Due Diligence Issue: After scrutinising the evidence before it, the Arbitral Tribunal held that the Credit Insurer had failed to prove that the Bank had not exercised the same diligence as it would be expected to exercise were the debts not insured. The Arbitral Tribunal found that the expert evidence adduced by the Credit Insurer in this regard was unsatisfactory in that it did not take into account local and international standards on managing receivables finance accounts as encapsulated in the MAS Information Paper entitled Guidance on Anti-Money Laundering and Countering the Financing of Terrorism Controls in Trade Finance and Correspondent Banking from October 2015 ("MAS Guidelines 2015") and The Wolfsberg Group, ICC and BAFT Trade Finance Principles 2019 ("Trade Finance Principles 2019").

On the other hand, the Tribunal found that on the evidence, the Bank had done everything the relevant guidelines had required it to do, including checking the movements of the relevant vessels with the International Maritime Bureau and other relevant checks.
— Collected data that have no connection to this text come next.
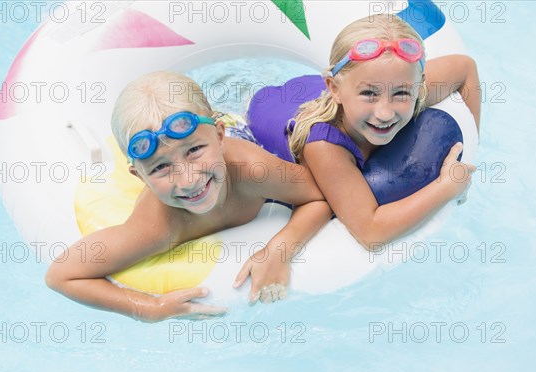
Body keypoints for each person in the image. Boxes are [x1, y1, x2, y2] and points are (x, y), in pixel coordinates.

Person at [45, 71, 332, 322]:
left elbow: (319, 196)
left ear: (219, 138)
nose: (188, 180)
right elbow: (63, 275)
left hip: (239, 131)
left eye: (194, 151)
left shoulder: (252, 170)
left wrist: (279, 250)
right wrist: (147, 308)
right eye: (160, 167)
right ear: (139, 177)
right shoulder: (156, 227)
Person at [247, 14, 480, 250]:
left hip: (321, 88)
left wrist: (472, 149)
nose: (385, 113)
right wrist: (447, 187)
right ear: (334, 89)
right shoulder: (325, 146)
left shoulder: (402, 82)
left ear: (418, 86)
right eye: (369, 94)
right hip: (267, 106)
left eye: (401, 94)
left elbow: (466, 69)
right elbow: (371, 232)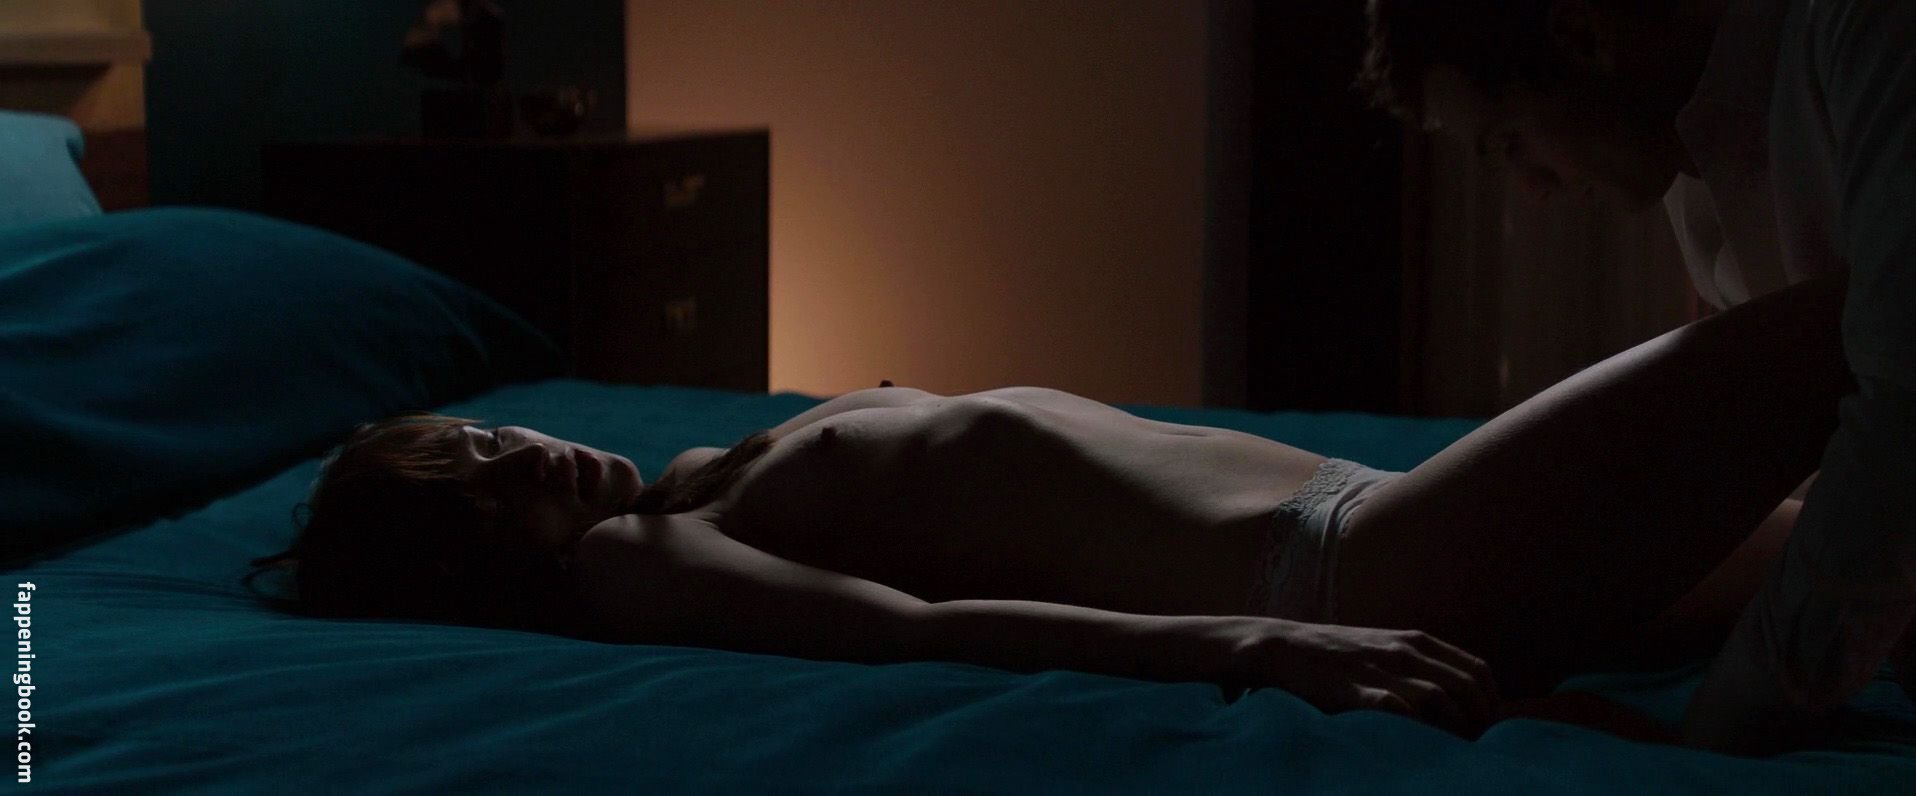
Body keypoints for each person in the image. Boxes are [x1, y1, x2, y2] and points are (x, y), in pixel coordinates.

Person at [247, 272, 1852, 741]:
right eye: (483, 498)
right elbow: (914, 631)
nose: (523, 461)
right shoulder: (633, 557)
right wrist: (1256, 648)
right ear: (477, 572)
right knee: (1831, 333)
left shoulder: (692, 480)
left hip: (1387, 513)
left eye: (487, 438)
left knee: (1876, 538)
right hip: (1354, 567)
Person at [1358, 0, 1916, 753]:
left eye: (1512, 140)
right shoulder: (1702, 161)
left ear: (1581, 31)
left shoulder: (1868, 33)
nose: (1532, 189)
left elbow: (1899, 426)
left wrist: (1713, 732)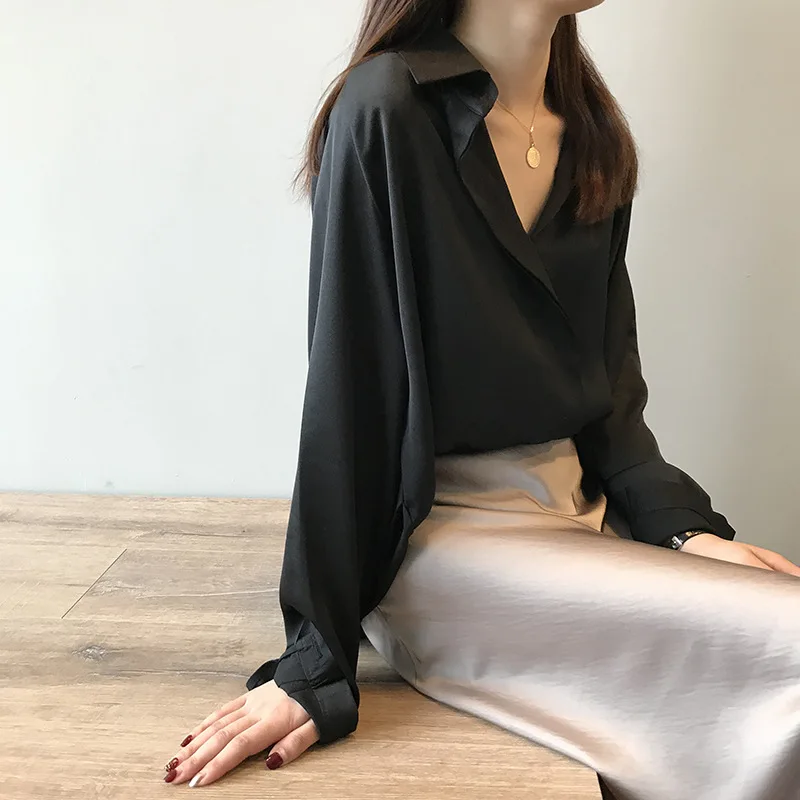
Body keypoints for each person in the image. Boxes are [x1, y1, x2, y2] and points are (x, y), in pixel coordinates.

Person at [161, 2, 800, 798]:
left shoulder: (590, 133)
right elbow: (347, 399)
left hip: (584, 515)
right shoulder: (386, 109)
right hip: (444, 537)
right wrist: (313, 661)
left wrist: (683, 528)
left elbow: (609, 393)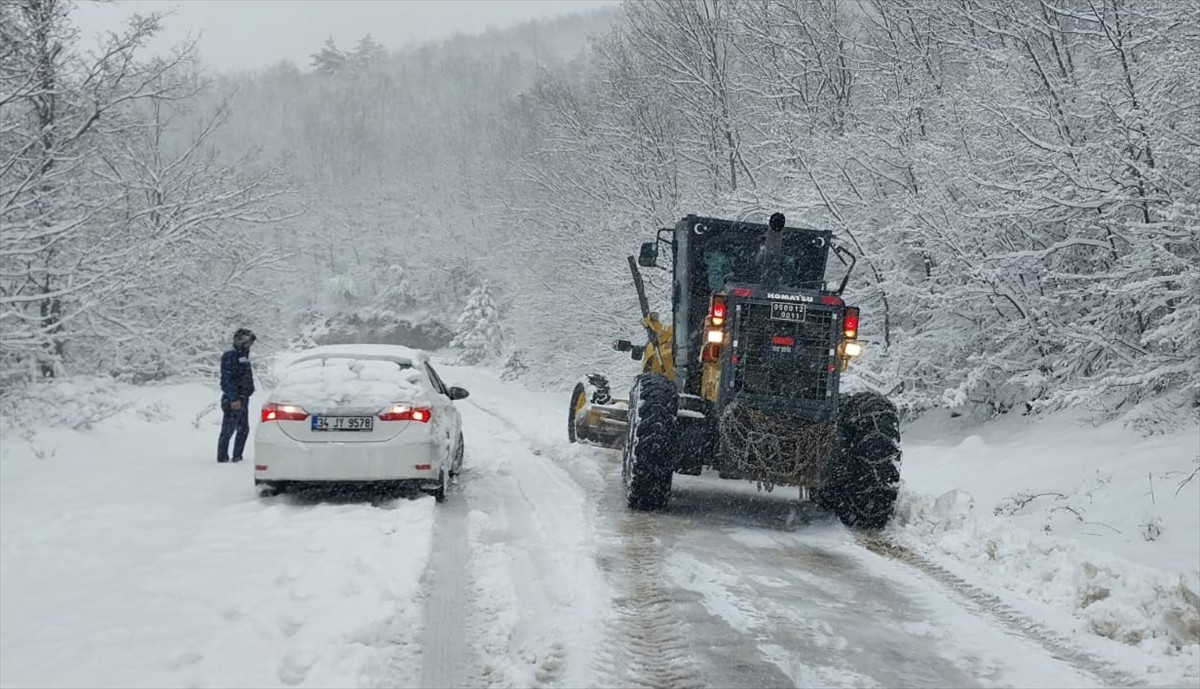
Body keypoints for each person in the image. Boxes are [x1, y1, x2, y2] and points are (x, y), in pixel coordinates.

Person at [217, 328, 256, 463]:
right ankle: (223, 457)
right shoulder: (231, 355)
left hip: (242, 398)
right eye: (249, 342)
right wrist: (233, 398)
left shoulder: (243, 355)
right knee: (229, 429)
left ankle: (237, 456)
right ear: (241, 341)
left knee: (242, 429)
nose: (251, 345)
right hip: (233, 400)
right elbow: (226, 379)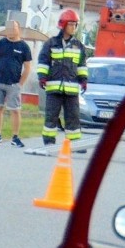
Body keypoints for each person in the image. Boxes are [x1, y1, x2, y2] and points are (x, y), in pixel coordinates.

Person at [37, 9, 88, 146]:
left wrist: (83, 81)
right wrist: (42, 77)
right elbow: (43, 62)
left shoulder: (79, 46)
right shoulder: (51, 43)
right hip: (54, 88)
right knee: (51, 116)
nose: (74, 27)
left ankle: (75, 143)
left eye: (76, 25)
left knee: (73, 117)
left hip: (71, 89)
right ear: (63, 25)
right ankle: (49, 142)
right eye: (71, 24)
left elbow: (81, 66)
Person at [0, 20, 32, 147]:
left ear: (18, 29)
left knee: (15, 110)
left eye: (13, 28)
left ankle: (15, 137)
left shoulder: (24, 47)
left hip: (13, 84)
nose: (11, 31)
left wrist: (20, 84)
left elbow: (28, 67)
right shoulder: (0, 44)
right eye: (9, 28)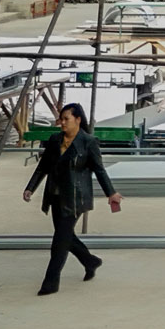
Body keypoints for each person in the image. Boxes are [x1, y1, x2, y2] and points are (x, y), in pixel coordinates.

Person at [22, 101, 123, 295]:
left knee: (59, 241)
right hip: (55, 196)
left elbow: (99, 170)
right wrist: (30, 188)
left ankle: (51, 283)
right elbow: (43, 167)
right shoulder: (54, 140)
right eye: (61, 119)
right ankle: (91, 261)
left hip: (75, 198)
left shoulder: (88, 142)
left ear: (78, 119)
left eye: (66, 119)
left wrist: (111, 192)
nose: (63, 123)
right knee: (66, 236)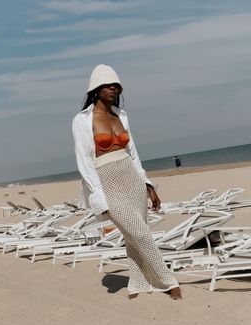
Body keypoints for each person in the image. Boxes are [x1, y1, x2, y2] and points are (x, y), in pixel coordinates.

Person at [72, 64, 181, 300]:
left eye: (117, 86)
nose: (114, 89)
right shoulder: (82, 121)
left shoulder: (121, 115)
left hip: (131, 177)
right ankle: (168, 280)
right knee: (139, 233)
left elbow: (133, 153)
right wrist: (98, 197)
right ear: (96, 89)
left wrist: (148, 184)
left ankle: (139, 282)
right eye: (109, 85)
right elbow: (84, 162)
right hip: (106, 181)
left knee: (134, 237)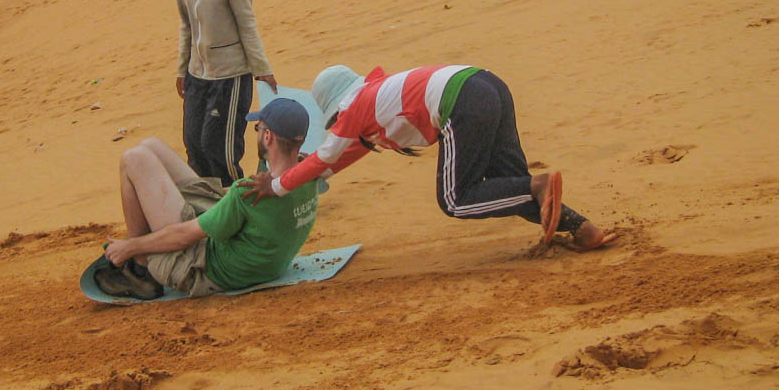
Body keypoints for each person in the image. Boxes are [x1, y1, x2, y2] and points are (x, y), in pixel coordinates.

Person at [242, 64, 617, 250]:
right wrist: (306, 176)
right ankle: (585, 230)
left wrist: (275, 186)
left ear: (337, 110)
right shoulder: (372, 103)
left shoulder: (356, 108)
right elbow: (338, 158)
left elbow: (325, 156)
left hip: (460, 103)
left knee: (455, 199)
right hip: (486, 85)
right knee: (507, 187)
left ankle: (540, 184)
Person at [98, 98, 320, 299]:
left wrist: (130, 247)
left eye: (258, 128)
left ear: (268, 136)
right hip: (254, 254)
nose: (257, 133)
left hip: (204, 270)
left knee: (134, 159)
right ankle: (139, 261)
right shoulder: (309, 173)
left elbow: (184, 236)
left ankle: (140, 270)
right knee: (150, 145)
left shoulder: (247, 193)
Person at [158, 0, 278, 185]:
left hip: (230, 76)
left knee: (219, 149)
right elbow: (186, 25)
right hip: (197, 75)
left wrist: (262, 69)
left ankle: (235, 203)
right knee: (195, 145)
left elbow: (247, 26)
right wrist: (181, 70)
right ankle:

The Credit Insurer's allegation that the Bank had not acted with the same diligence and prudence had it not been insured was therefore rejected. 

As for the remaining issues raised by the Credit Insurer relating to the interpretation of specific clauses in the Policy, the Arbitral Tribunal rejected the Credit Insurer's interpretation of those clauses. The Arbitral Tribunal held that the Credit Insurer could not rely on those specific clauses to deny the Bank's claim on the Policy either.

Decision

This case serves as a welcome clarification that where the insured is able to show a prima facie case that the claim falls within the scope of the Policy, the burden of proof falls squarely on the insurer to prove any reason as to why the insured's claim should not be accepted. The insurer may not reverse the burden of proof and require the insured to go one step further to disprove any suspicions the insurer may have about the claim, such as in the present case where the insurer sought to disclaim liability under the Policy on the basis of, inter alia, its suspicion that the underlying trades were not genuine.

The Tribunal's analysis of the Disputed Debts Issue is also a useful illustration of how the same issue may be dealt with by the Singapore Court. It is a common term of credit insurance policies that debts which are disputed by the debtor fall outside the scope of the policy cover – this case affirms the approach of the Canadian Courts in holding that an insurer may not rely on any "dispute", however fanciful, frivolous or unmeritorious it may be, to claim that the debt was a "disputed debt" and therefore outside the scope of cover of the Policy.

Financial institutions should also take note that where due diligence is concerned, it is also a common term in credit insurance policies that the insured should act with the same level of diligence as it would be reasonably expected to exercise were the debts not insured. Financial institutions should therefore continue to conduct the necessary checks and KYC procedures on their customers even where the bank's exposure is covered by insurance. In this regard, it may be useful for financial institutions to refer to both local and international guidelines to ensure that the relevant checks and processes are carried out – in the case of receivables financing, the MAS Guidelines 2015 and the Trade Finance Principles 2019 are relevant. 

Finally, the outcome of this arbitration serves as a timely reminder to financial institutions and their insurers that where an insurer chooses to reject a claim on the policy, the insurer must have a clear and substantiated basis for rejecting the claim. Arbitration Tribunals and//or the Courts are not likely to allow an insurer to reject a claim on the basis of unsubstantiated and speculative reasons.   

Shook Lin & Bok LLP acted for the claimant Bank.